How do I identify my support system?
If you’ve looked at the people in your social circle and are struggling to identify who you can turn to for support, you’re not alone. A 2019 survey published by the American Psychological Association has shown that 55% of Americans feel they could do with at least a little more emotional support. Older teens and young adults are particularly at risk of lacking support, with 61% of 18–25-year old's reporting high levels of loneliness – according to research carried out by Making Caring Common. In an interview with The Harvard Gazette, one of the study’s researchers - Richard Weissbourd - noted, “If every person who’s in pretty good shape can make a commitment to reaching out to one person they are concerned might be lonely once a week, that would be a good thing.”
If you’re not in a position to reach out to someone you think might be lonely, or if you lack a strong support network, the American Psychological Association recommends seeking help and resources through your local community. This might be through a senior center/community center, local library, refugee and immigrant groups or your local YMCA/YWCA. You might also want to seek support through a local psychologist using APA’s Psychologist Locator Service.

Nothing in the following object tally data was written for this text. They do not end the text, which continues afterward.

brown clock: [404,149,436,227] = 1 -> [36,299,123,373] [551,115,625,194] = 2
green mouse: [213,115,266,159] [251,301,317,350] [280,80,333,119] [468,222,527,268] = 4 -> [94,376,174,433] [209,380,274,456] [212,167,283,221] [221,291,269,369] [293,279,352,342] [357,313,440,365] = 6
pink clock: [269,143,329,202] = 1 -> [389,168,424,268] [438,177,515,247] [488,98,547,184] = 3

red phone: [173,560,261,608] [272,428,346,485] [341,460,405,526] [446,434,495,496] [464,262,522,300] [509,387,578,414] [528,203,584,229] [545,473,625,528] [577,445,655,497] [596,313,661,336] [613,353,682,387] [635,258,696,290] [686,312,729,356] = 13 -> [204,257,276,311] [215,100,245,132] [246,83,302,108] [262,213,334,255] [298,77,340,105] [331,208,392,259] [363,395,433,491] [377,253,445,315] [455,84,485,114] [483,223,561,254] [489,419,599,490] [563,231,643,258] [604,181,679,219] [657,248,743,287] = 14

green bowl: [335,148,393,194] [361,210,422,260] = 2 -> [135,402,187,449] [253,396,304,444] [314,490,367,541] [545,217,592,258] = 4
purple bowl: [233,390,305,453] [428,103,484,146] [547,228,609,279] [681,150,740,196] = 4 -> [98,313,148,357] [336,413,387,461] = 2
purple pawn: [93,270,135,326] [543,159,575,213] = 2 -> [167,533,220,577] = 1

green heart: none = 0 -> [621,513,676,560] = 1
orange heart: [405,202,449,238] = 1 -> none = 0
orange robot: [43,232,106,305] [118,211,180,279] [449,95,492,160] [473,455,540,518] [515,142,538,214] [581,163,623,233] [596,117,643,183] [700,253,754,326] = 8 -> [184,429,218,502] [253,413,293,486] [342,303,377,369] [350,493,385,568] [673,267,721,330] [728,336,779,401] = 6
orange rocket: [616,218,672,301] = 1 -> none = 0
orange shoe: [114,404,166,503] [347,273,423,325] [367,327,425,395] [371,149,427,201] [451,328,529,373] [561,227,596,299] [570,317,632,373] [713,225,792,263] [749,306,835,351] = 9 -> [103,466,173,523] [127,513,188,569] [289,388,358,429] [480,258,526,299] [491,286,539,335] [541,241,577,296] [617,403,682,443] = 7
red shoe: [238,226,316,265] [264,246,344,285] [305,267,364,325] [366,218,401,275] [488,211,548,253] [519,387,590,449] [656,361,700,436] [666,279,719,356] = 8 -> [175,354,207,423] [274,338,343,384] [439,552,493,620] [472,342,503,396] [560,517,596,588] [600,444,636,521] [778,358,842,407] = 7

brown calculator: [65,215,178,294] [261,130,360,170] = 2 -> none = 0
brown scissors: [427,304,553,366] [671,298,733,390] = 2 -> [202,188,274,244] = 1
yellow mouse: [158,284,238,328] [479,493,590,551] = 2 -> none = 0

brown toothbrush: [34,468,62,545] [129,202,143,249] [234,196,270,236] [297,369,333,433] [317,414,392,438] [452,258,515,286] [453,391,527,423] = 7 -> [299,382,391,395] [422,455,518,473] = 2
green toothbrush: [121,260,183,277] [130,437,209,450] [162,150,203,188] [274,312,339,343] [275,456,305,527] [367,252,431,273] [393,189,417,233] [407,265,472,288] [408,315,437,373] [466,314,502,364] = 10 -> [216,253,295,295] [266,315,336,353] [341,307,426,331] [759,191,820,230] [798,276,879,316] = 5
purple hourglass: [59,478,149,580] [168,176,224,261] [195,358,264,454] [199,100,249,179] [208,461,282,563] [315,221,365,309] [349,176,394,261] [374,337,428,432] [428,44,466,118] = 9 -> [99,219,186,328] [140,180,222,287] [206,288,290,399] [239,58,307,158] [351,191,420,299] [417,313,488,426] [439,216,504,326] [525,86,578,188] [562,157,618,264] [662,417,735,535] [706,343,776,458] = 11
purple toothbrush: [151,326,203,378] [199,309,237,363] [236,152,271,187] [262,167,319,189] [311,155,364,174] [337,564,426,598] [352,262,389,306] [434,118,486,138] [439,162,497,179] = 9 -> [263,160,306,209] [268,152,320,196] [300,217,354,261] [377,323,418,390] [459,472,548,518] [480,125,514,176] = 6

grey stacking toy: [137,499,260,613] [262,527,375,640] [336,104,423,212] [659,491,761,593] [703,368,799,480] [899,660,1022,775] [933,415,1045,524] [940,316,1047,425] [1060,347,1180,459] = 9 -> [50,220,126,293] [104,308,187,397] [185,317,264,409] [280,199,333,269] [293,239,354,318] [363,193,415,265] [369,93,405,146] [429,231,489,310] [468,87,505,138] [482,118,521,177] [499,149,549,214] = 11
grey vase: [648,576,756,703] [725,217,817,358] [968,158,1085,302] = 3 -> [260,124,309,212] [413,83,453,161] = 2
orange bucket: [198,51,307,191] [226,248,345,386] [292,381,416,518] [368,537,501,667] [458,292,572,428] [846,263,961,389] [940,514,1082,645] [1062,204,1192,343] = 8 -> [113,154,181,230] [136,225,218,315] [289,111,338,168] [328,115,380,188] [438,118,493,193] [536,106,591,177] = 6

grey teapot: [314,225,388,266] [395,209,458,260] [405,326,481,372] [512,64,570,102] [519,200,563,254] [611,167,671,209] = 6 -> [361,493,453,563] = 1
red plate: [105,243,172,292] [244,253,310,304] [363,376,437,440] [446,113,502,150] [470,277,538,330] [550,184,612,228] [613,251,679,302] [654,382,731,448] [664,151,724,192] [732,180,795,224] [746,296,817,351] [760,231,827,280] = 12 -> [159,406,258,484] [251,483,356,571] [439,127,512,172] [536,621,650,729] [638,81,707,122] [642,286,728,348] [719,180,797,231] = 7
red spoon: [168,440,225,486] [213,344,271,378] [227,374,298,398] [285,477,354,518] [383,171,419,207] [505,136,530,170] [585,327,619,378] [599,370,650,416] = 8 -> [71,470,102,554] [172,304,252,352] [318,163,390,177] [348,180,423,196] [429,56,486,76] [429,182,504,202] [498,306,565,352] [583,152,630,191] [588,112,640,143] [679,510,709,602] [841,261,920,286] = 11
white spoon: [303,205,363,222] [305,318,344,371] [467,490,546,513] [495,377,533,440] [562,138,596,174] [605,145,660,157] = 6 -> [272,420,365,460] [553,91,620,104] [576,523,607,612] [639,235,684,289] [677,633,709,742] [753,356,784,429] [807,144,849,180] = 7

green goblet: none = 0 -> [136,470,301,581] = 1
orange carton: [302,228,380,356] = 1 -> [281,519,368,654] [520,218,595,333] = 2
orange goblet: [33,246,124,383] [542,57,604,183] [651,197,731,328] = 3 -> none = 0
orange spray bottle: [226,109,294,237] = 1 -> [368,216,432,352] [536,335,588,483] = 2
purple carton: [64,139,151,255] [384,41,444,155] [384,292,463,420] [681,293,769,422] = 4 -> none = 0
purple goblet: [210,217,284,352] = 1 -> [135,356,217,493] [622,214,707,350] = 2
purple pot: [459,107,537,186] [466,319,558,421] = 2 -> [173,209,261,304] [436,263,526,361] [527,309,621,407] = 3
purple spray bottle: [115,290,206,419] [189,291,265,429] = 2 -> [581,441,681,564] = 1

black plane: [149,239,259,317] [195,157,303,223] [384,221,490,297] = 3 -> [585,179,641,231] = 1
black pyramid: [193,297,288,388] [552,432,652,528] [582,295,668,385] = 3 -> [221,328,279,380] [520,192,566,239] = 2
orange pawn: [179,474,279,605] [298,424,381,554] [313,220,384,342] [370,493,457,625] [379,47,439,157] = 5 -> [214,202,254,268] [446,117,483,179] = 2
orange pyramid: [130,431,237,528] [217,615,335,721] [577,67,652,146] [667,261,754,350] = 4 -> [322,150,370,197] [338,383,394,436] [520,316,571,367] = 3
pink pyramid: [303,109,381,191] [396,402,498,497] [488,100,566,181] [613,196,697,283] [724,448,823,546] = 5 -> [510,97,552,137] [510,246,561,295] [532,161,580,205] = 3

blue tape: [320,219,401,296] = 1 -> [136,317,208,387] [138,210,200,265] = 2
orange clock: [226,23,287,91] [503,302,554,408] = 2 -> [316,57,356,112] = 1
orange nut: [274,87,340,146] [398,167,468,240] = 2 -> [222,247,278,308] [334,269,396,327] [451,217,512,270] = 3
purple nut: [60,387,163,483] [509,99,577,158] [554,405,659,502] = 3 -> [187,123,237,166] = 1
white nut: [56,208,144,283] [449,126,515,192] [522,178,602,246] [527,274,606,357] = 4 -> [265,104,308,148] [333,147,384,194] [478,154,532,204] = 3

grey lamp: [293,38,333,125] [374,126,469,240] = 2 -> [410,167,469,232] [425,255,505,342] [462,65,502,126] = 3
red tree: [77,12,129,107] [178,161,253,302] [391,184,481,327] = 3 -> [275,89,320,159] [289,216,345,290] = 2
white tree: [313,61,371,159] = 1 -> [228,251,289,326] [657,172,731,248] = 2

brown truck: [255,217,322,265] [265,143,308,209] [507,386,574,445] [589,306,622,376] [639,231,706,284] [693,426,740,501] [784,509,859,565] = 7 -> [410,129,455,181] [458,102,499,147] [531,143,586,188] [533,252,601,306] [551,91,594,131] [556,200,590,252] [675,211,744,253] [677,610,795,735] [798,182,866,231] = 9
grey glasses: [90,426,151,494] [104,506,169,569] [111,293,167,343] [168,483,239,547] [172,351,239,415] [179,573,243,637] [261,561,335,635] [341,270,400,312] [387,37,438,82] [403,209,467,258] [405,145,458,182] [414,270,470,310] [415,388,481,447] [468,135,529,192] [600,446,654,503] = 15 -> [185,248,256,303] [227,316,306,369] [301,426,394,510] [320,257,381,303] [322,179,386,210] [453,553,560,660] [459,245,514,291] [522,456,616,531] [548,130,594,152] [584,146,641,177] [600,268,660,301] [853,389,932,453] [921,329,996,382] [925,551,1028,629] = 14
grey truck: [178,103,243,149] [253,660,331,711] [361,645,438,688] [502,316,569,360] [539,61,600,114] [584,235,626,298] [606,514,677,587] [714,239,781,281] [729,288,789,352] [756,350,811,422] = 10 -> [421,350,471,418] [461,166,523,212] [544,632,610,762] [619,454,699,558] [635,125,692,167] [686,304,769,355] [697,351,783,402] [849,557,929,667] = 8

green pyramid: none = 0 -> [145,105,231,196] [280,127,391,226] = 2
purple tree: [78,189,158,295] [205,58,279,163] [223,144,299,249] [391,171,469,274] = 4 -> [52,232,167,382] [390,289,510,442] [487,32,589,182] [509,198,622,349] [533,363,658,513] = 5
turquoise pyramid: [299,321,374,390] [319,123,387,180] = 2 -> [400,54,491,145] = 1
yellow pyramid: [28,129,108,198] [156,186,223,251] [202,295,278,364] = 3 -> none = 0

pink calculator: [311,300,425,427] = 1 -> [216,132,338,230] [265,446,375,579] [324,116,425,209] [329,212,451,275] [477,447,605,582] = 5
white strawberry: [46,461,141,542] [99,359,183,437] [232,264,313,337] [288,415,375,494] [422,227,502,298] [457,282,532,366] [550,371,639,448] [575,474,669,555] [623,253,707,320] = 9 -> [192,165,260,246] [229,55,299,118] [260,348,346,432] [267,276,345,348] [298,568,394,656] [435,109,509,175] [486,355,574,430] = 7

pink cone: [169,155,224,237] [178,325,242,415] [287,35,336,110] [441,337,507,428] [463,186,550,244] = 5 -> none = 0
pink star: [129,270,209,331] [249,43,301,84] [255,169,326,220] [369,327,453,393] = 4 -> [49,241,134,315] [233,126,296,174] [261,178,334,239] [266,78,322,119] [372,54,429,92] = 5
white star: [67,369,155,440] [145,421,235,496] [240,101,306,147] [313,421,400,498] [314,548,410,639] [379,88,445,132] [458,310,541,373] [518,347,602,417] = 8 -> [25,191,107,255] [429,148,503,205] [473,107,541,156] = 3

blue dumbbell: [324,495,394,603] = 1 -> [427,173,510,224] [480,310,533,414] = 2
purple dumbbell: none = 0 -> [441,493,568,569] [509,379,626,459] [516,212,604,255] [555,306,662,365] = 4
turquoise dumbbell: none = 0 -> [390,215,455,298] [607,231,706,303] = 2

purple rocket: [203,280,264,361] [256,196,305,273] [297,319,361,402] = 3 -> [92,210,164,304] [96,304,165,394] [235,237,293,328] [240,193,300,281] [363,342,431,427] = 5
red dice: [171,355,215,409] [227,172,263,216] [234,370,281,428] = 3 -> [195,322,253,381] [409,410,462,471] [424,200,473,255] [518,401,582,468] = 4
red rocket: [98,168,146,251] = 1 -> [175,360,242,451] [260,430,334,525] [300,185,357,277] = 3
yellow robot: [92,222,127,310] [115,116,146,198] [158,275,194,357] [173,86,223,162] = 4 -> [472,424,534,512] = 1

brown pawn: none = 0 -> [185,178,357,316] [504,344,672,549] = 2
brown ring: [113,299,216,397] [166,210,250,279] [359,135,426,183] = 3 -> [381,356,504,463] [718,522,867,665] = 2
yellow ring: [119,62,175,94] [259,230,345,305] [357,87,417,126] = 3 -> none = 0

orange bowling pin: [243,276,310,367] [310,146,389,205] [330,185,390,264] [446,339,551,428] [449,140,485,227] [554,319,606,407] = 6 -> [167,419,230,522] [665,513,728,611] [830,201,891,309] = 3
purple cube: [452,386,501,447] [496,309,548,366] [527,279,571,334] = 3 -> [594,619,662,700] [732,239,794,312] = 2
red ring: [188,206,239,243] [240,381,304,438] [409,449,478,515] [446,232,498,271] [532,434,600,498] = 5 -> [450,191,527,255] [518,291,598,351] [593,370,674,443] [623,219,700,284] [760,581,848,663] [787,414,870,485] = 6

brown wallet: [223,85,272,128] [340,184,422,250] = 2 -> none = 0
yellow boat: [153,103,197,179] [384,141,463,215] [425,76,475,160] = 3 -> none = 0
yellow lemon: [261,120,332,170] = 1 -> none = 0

How do you build a good support system?
If you’re still not sure how to develop a support system, the University of Buffalo offers some helpful starting points. These include:
- Volunteering for a cause that’s important to you (it will help you to meet others who share your interests and values)
- Join a sports team or your local gym (you might meet new people, and you’ll be looking after your health while you’re at it!)
- Make an effort to get to know your neighbors and co-workers
- Start a book club (or any club you’re interested in!)
- Make use of social networking sites and online resources (whilst also using common sense surrounding your own health and safety when using the internet, of course)
What are some ways that a support system might help you reach your goals?
The short answer to this is that it’s not easy doing it all on your own. Us humans are social creatures – we need connection and, in this busy world, we also need each other’s support. Whether your goals involve getting enough sleep and eating better or running a marathon and launching your own business – a support system can help. Having someone to offer perspective, give encouragement and step in to help when you need it is invaluable and can help to reduce everyday limits such as stress, loneliness or even just a lack of motivation.